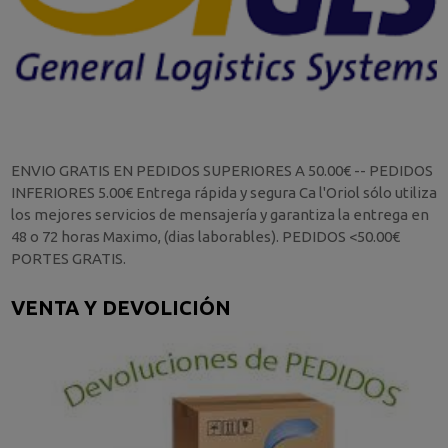
ENVIO GRATIS EN PEDIDOS SUPERIORES A 50.00€ -- PEDIDOS
INFERIORES 5.00€ Entrega rápida y segura Ca l'Oriol sólo utiliza
los mejores servicios de mensajería y garantiza la entrega en
48 o 72 horas Maximo, (dias laborables). PEDIDOS <50.00€
PORTES GRATIS.
VENTA Y DEVOLICIÓN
* * * *
指示:
上の一覧で、文字列「PEDIDOS」を含む行はどれですか？大文字と小文字を区別し、該当する行をすべてそのまま書き出してください。

回答:
ENVIO GRATIS EN PEDIDOS SUPERIORES A 50.00€ -- PEDIDOS
48 o 72 horas Maximo, (dias laborables). PEDIDOS <50.00€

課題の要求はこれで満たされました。